[Instructions to follow]
Turn the lines running from the line that contains "RÉFÉRENCE : 310385012235" through the line that contains "13 août 2026" into a JSON list of strings, one string for each line, with blank lines left out.

[Given data]
───
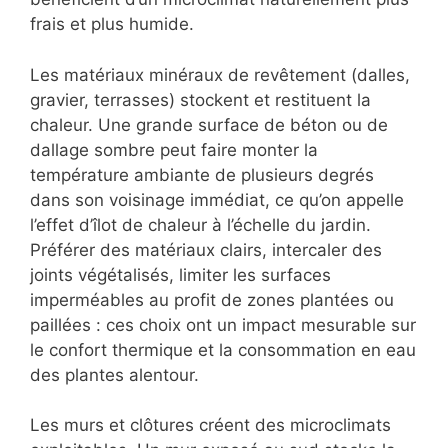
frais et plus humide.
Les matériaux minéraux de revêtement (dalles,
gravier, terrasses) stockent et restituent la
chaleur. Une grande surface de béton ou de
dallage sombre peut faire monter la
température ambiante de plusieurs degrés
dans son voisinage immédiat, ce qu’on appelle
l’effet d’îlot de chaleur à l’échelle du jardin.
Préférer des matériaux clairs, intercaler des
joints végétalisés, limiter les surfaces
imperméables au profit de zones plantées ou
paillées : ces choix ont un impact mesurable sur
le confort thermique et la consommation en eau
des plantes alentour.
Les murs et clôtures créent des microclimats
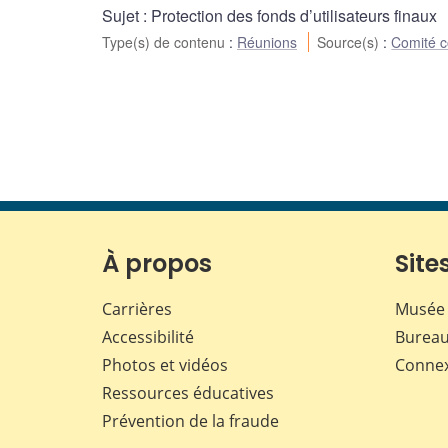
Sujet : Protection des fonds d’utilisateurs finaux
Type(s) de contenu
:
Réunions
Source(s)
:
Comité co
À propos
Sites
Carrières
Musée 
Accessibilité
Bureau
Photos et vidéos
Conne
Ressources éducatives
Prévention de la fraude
───
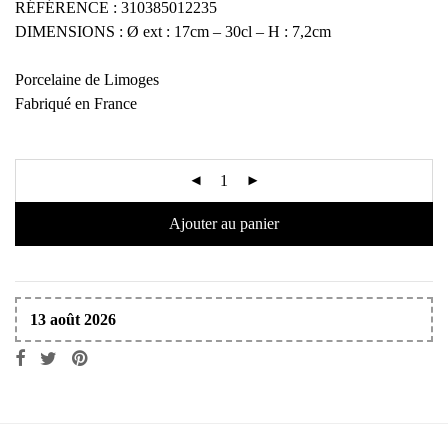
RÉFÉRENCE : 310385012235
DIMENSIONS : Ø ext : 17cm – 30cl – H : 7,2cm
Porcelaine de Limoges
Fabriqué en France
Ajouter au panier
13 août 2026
───
[Answer section]
[
  "RÉFÉRENCE : 310385012235",
  "DIMENSIONS : Ø ext : 17cm – 30cl – H : 7,2cm",
  "Porcelaine de Limoges",
  "Fabriqué en France",
  "Ajouter au panier",
  "13 août 2026"
]